Brand: Virgil’s Bavarian Nutmeg
Location: Los Angeles, CA
Purchased at: Whole Foods
Container: 500 ml brown glass bottle
Sold in packs of: Single
Date Reviewed: September 7, 2015
Color: Dark brown
Sweetener: Cane sugar
Nose: Nutmeg, sweet anise
Fizz: Small bubbles
Flavor notes: Nutmeg, sweet anise, caramel, mild mint
Commentary: Pours with a decent head, though it bubbles off quickly. The nose is heavy on the nutmeg, but there is also a strong anise component that blunts the sharper citrus edge produced by raw nutmeg alone. The flavor mostly follows the nose – nutmeg is predominant, with sweet anise mixing in. Few other flavors are strongly noticeable, but there are notes of caramel towards the back of the tongue and a mild but sweet mint aspect, especially towards the bottom of the glass. Bubbles are small but provide a solid fizz. The root beer has a medium body, certainly not watery but by no means strongly rich.

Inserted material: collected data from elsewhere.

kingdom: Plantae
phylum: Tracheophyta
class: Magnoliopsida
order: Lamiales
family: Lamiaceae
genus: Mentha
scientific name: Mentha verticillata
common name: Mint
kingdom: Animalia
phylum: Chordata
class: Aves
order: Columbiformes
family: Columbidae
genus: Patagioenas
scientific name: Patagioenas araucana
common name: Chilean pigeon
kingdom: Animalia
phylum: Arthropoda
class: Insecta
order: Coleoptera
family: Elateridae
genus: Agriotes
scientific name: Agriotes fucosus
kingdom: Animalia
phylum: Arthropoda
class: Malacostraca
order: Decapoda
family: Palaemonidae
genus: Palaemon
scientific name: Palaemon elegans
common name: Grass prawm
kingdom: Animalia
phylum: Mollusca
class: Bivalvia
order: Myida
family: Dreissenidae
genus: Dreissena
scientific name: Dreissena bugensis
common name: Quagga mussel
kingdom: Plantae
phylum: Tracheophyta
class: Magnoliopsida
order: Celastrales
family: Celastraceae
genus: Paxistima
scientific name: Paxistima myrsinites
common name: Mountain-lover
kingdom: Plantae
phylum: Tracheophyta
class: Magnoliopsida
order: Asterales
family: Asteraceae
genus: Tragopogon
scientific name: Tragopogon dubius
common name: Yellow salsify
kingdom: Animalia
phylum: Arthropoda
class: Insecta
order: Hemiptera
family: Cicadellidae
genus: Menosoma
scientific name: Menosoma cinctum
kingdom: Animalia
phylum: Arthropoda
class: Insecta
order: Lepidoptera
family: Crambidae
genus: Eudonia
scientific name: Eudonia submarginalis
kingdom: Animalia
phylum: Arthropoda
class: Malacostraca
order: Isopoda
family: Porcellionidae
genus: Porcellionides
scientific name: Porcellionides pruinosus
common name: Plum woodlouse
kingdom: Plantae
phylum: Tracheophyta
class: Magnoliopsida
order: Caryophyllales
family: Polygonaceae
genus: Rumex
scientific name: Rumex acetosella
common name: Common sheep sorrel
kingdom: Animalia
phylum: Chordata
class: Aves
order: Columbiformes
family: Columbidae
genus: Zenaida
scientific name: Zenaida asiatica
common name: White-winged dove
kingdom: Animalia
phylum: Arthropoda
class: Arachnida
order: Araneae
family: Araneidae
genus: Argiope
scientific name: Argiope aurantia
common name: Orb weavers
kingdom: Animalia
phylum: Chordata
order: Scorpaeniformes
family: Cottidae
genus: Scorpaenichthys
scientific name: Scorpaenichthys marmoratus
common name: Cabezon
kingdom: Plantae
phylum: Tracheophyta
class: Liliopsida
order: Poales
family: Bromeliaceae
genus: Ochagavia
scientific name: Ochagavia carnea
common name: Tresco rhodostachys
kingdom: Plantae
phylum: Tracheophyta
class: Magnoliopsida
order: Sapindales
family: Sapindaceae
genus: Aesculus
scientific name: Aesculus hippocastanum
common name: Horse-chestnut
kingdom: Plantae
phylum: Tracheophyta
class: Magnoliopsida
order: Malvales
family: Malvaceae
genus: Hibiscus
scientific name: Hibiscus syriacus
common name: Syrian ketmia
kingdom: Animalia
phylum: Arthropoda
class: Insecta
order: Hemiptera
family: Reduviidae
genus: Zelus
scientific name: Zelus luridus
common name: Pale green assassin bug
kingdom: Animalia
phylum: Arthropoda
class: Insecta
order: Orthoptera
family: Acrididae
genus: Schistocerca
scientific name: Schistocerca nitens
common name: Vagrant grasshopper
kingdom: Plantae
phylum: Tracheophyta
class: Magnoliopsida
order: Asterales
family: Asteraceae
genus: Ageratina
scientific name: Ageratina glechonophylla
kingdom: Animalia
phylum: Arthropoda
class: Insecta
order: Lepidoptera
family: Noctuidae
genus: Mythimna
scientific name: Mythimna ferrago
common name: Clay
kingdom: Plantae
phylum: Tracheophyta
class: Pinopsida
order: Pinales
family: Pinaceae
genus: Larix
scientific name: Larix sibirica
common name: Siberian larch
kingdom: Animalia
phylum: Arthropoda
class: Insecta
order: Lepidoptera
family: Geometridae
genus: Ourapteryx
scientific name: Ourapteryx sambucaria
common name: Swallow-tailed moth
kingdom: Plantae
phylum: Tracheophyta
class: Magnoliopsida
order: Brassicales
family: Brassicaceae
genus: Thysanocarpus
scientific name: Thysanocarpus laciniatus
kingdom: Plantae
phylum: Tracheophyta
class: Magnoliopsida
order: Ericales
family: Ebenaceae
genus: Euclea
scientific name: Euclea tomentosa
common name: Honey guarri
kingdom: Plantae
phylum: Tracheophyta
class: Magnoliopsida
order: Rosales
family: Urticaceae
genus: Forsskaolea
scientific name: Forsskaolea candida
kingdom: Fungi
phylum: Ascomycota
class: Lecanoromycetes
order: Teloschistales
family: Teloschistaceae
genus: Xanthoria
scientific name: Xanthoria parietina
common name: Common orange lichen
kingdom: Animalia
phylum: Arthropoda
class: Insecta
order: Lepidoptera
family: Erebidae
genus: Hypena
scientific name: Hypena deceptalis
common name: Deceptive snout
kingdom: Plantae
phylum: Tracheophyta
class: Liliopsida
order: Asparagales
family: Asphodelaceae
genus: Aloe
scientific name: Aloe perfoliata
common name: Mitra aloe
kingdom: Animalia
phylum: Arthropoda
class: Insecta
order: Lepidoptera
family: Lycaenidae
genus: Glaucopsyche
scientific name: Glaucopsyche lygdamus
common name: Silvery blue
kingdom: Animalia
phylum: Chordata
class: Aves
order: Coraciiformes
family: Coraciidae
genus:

Summary: The regular Virgil’s root beer was one of my favorites in the early history of this blog, so I had high hopes for the Bavarian Nutmeg edition. The notable use of nutmeg (and minimal use of wintergreen) was definitely one thing that stood Virgil’s apart from a lot of other root beers, particularly the widely-available brands. To a large extent, you get from this edition what you get from regular Virgil’s but with nutmeg taking over for several of the other spices. Neither cinnamon nor cloves were noticeably present here – instead, you get a lot of nutmeg with sweet anise sanding off its sharper edges. This isn’t a complaint – being excited to find a Bavarian Nutmeg edition root beer and then complaining it was too heavy on the nutmeg would make me a pretty serious jerk – but just a factual (or anyway experiential) note of comparison. You do have to like nutmeg to enjoy this root beer, that’s for certain. Of course, we could argue about the extent to which this tastes like a root beer at all – even allowing for a pretty wide latitude in spicing, if this one didn’t go as heavy on the anise as it did it would be close to unrecognizable, arguably tasting as much like a pumpkin spice soda as anything. If wintergreen is mild in regular Virgil’s, here it’s practically nonexistent – the mild hint of mint that is present only shows up later in the glass and then only slightly. Once again, I don’t think I would term these complaints, but it’s definitely a different experience. I’m still inclined to score this pretty well – Virgil’s does a pretty good job with both its sweetness and fizz, both strong without being overpowering, and after all, my main complaint with regular Virgil’s is that it tried to have too MANY different flavors. But I did find myself wishing for a little extra kick that never quite came.